PROBLEM STATEMENT -> Count the lines in the data below that contain the string "left", and reply with that number alone.

EXERCISE MATERIAL ->
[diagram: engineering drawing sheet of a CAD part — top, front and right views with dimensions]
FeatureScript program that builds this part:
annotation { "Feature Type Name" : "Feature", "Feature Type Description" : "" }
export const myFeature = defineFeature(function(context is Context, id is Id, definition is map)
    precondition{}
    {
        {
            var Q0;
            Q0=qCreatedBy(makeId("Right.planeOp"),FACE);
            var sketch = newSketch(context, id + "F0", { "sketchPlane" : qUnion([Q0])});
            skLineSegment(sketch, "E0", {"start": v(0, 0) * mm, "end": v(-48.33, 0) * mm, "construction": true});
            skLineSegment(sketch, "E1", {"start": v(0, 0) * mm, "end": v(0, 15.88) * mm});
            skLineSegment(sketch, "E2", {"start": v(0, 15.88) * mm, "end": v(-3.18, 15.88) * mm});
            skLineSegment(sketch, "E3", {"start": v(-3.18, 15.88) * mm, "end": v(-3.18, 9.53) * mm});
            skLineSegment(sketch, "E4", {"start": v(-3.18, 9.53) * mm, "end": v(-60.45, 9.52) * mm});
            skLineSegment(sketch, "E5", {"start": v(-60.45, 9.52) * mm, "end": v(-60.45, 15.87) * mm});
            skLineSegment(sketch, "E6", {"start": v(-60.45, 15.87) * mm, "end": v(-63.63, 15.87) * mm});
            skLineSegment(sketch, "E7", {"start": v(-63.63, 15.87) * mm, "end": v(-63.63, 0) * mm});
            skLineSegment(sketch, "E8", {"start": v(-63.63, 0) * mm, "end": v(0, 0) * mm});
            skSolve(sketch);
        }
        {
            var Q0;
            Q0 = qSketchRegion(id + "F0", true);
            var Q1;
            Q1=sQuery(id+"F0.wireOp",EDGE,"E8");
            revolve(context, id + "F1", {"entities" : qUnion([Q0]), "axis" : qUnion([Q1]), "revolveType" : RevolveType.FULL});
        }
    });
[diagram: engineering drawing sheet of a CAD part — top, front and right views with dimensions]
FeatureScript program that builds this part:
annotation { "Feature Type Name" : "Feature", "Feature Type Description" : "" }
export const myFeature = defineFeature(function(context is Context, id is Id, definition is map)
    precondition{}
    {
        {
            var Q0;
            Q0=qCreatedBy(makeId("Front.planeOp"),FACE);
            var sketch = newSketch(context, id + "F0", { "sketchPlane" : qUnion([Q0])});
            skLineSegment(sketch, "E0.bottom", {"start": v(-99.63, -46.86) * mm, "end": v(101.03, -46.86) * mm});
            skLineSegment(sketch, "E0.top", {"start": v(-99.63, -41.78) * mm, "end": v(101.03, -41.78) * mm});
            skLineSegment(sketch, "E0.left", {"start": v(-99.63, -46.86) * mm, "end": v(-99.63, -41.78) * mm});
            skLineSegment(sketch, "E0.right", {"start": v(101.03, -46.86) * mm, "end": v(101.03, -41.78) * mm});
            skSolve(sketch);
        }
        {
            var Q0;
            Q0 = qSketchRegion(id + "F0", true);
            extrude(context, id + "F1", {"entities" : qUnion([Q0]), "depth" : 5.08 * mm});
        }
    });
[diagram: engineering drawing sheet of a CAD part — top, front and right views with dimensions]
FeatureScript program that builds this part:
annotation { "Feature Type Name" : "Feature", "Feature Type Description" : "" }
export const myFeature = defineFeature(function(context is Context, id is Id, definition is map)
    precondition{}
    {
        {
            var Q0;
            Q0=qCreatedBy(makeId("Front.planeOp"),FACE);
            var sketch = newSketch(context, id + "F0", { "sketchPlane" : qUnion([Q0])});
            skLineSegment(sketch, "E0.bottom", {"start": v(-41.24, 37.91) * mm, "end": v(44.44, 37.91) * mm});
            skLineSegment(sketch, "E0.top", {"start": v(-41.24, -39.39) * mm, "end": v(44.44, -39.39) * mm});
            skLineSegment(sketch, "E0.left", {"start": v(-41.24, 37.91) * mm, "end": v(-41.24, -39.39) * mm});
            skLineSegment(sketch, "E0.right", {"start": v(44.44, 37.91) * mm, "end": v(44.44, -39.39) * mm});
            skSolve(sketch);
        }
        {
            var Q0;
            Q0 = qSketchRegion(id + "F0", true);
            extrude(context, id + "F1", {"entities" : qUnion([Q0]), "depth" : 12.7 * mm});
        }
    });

THE OUTPUT -> 2